Task directions
A verbatim repeat of the lines below is required, with the pictures removed.

——

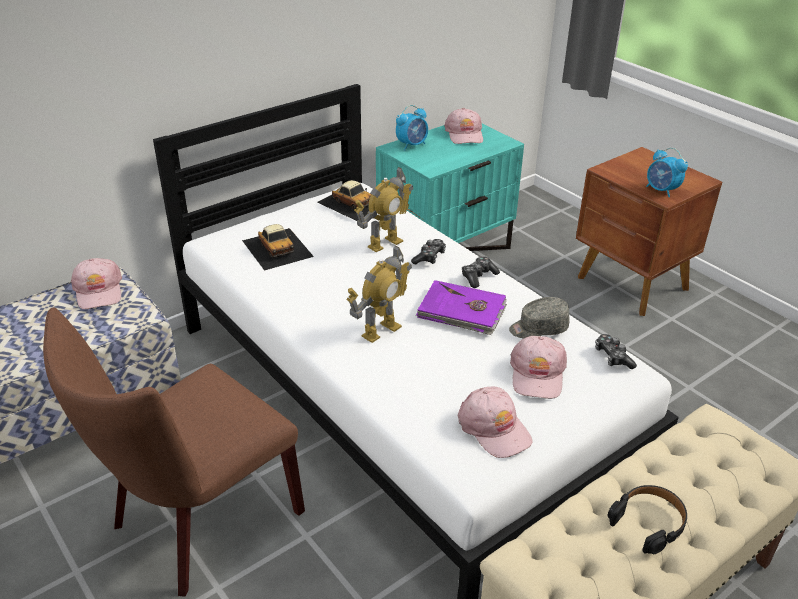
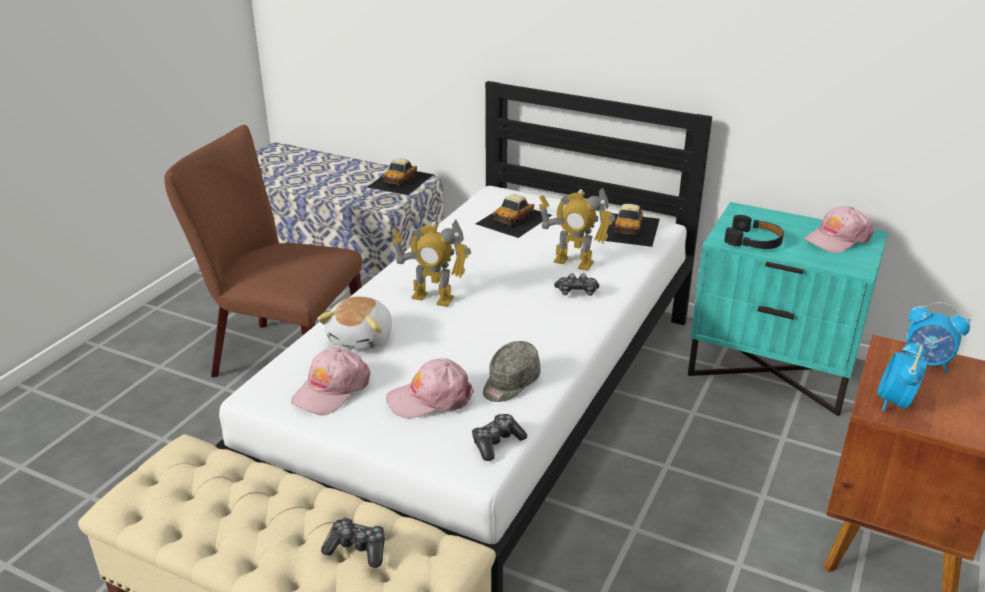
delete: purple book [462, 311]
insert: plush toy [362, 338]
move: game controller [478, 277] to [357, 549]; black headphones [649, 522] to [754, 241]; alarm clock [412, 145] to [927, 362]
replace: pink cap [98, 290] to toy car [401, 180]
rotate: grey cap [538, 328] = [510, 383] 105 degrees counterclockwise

——

Result of this task
delete: purple book [462, 311]
insert: plush toy [362, 338]
move: game controller [478, 277] to [357, 549]; black headphones [649, 522] to [754, 241]; alarm clock [412, 145] to [927, 362]
replace: pink cap [98, 290] to toy car [401, 180]
rotate: grey cap [538, 328] = [510, 383] 105 degrees counterclockwise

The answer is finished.